Stored data entries
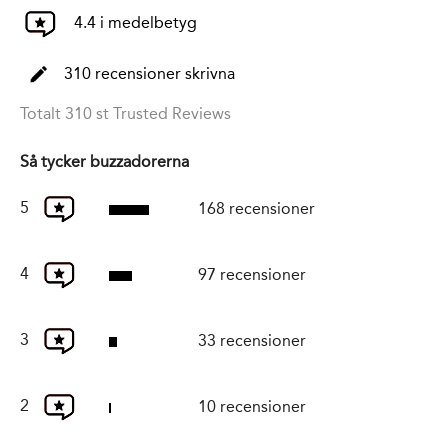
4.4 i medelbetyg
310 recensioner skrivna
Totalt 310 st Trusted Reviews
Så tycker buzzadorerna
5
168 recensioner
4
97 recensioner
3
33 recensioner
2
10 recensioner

==

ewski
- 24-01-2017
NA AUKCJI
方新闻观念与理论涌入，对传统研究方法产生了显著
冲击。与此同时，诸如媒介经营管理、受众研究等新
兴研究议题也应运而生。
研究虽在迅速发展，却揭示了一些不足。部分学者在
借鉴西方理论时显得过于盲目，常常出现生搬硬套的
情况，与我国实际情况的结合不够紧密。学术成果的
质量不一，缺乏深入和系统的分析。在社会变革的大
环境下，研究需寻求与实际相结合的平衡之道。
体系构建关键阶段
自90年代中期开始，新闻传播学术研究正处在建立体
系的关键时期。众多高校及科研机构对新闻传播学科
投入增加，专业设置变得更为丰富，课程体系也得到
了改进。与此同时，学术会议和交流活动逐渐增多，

What needs to be done — How many lines in the records contain the string "与此同时"? Reply with the number only.

Problem solution — 2